REQUIRED TASKS –
A) According to the biography of Jerrell Harris, how many tackles did he record as a high school senior?
B) In the biography of Jerrell Harris, why would a promotion to the New England Patriots' active roster have been a reunion for him?
C) List every professional team that the biography of Jerrell Harris says signed him.

Jerrell Harris (born July 8, 1989) is a former American football linebacker who attended the University of Alabama. Harris was an All-American in high school and was considered one of the better outside linebacker prospects of his class.

High school career
Harris attended Gadsden City High School in Alabama, where he was a teammate of fellow Crimson Tide players Kendall Kelly and Dre Kirkpatrick. As a senior, he registered 145 tackles (97 solo), 16 tackles for loss, three pass break-ups, 20 quarterback pressures, four caused fumbles, three recovered fumbles. Harris also returned one fumble for a touchdown and scored on an interception return. He amassed 130 tackles, three interceptions and two sacks as a junior.

Considered a four-star recruit by Rivals.com, Harris was listed as the No. 3 outside linebacker prospect in the country, behind only Nigel Bradham and Arthur Brown. Harris was also considered to be the best run stopper among all linebackers. He chose Alabama over Auburn, Tennessee and Clemson, among others.

College career
He played college football at Alabama.
As a member of the Crimson Tide, Harris was a member of two national championship teams.

Professional career

Atlanta Falcons
Harris went undrafted in the 2012 NFL Draft and was later signed out of free agency by the Atlanta Falcons.

Jacksonville Jaguars
He was signed to the Jacksonville Jaguars practice squad on September 26, 2012 and released on October 24.

New England Patriots
He was signed to the New England Patriots practice squad on November 6, 2012, a promotion to the active roster would have reunited him with former Alabama teammate, linebacker Dont'a Hightower. However, Harris was released from the New England Patriots practice squad a week later.

Oakland Raiders
He was signed by the Oakland Raiders to their practice squad on November 28, 2012.
He was released by the Oakland Raiders on May 16, 2013.

San Diego Chargers
On August 5, 2013, Harris was signed by the San Diego Chargers.

DATA EXTRACT –
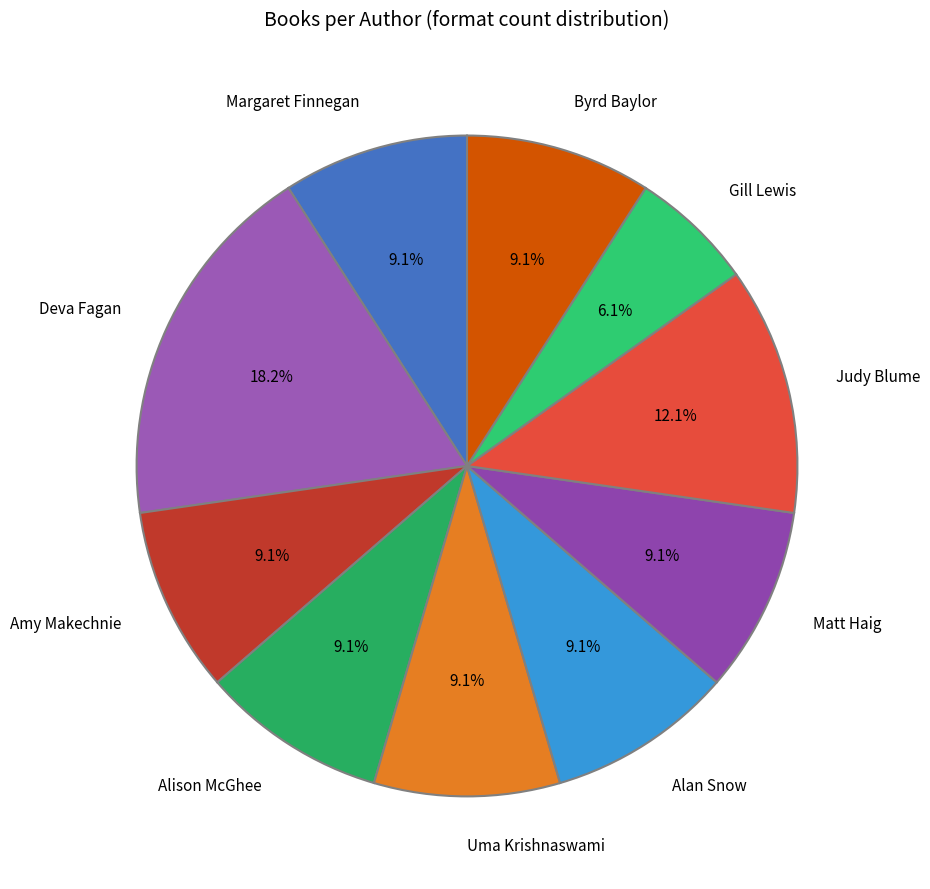

What is the smallest slice in the pie chart?

Gill Lewis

ANSWERS TO EACH TASK –
A) 145 tackles, 97 of them solo.

B) Linebacker Dont'a Hightower, who was on the Patriots, had been Harris's teammate at Alabama. A promotion would have put the two former Alabama teammates together again.

C) Atlanta Falcons, Jacksonville Jaguars, New England Patriots, Oakland Raiders, San Diego Chargers